GIVEN PASSAGE: Begin

The gugolthra-ex-grand tethrathoth is equal to E100#^^#100#(1+E100###3) using Extended Cascading-E Notation.[1] The term was coined by Sbiis Saibian.
Etymology[]
The name of this number is based on the number gugolthra and the number "grand tethrathoth".
Approximations[]
Notation | Approximation |
---|---|
BEAF | \(\{100,\text{gugolthra}+2,2(X\uparrow\uparrow X)2\}\)[2] |
X-Sequence Hyper-Exponential Notation | \(100\{(X\uparrow \uparrow X)+1\}100\{X*2\}101\) |
Bird's array notation | \(\{100,\text{gugolthra}+2,2[1\backslash2]2\}\) |
Hyperfactorial array notation | \(\text{gugolthra}![2,1,1,1,2]\) |
Fast-growing hierarchy | \(f_{\varepsilon_0+1}(\text{gugolthra}+1)\) |
Hardy hierarchy | \(H_{\varepsilon_0\omega}(\text{gugolthra}+1)\) |
Slow-growing hierarchy | \(g_{\vartheta(\varepsilon_{\Omega2})}(\text{gugolthra}+1)\) |
Sources[]
- ↑ Saibian, Sbiis. 4.3.7 Extended Cascading-E Numbers Part I. One to Infinity. Retrieved 2017-01-02.
- ↑ Using particular notation \(\{a,b (A) 2\} = A\ \&\ a\) with prime b.

GIVEN PASSAGE: End

WHAT TO DO. Quote the gugolthra-ex-grand tethrathoth page word for word from "Approximations[]" to "Infinity. Retrieved 2017-01-02.".

PROVIDED INFORMATION: Begin

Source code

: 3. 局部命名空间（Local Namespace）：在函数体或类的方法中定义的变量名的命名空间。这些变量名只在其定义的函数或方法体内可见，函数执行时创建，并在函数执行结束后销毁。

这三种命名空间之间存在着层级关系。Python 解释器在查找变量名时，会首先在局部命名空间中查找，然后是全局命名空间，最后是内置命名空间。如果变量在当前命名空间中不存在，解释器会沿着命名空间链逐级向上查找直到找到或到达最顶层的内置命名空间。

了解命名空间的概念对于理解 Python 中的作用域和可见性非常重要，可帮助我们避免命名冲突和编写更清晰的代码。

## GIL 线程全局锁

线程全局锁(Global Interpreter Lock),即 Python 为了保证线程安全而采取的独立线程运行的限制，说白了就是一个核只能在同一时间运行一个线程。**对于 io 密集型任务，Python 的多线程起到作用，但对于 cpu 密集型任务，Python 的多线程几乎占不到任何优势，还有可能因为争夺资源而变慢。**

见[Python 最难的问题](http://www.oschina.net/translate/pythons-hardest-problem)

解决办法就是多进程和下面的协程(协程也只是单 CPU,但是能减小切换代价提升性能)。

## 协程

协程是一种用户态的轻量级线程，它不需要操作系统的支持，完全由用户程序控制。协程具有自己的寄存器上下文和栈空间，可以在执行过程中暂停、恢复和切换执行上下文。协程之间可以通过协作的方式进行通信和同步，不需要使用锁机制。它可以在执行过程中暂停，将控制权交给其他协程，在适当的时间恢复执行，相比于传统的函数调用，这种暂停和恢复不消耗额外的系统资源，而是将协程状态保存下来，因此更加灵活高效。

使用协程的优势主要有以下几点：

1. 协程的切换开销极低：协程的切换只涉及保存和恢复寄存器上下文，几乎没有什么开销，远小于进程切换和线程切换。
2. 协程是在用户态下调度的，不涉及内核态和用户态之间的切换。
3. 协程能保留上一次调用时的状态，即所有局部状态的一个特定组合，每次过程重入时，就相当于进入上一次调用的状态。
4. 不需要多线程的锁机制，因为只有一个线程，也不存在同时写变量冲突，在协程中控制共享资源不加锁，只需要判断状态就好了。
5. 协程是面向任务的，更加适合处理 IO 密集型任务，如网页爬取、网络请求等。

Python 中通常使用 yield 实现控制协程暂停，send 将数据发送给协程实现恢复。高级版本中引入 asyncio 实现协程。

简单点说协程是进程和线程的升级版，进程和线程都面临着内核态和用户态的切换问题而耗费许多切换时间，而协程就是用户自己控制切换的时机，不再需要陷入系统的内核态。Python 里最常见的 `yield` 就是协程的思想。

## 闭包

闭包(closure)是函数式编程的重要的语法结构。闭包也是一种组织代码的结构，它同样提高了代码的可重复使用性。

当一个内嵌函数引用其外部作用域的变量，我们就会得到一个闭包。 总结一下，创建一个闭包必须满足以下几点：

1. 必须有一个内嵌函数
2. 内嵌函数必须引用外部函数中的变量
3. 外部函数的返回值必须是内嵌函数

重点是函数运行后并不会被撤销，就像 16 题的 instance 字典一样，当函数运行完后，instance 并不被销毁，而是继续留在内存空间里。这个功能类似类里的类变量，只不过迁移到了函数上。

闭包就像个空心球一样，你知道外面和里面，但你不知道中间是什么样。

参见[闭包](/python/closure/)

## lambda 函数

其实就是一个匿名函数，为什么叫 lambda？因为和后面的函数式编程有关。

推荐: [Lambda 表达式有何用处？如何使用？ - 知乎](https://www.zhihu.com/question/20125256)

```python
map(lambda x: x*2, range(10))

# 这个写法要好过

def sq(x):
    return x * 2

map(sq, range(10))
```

PROVIDED INFORMATION: End

WRITTEN REPLY.
Approximations[]
Notation | Approximation |
---|---|
BEAF | \(\{100,\text{gugolthra}+2,2(X\uparrow\uparrow X)2\}\)[2] |
X-Sequence Hyper-Exponential Notation | \(100\{(X\uparrow \uparrow X)+1\}100\{X*2\}101\) |
Bird's array notation | \(\{100,\text{gugolthra}+2,2[1\backslash2]2\}\) |
Hyperfactorial array notation | \(\text{gugolthra}![2,1,1,1,2]\) |
Fast-growing hierarchy | \(f_{\varepsilon_0+1}(\text{gugolthra}+1)\) |
Hardy hierarchy | \(H_{\varepsilon_0\omega}(\text{gugolthra}+1)\) |
Slow-growing hierarchy | \(g_{\vartheta(\varepsilon_{\Omega2})}(\text{gugolthra}+1)\) |
Sources[]
- ↑ Saibian, Sbiis. 4.3.7 Extended Cascading-E Numbers Part I. One to Infinity. Retrieved 2017-01-02.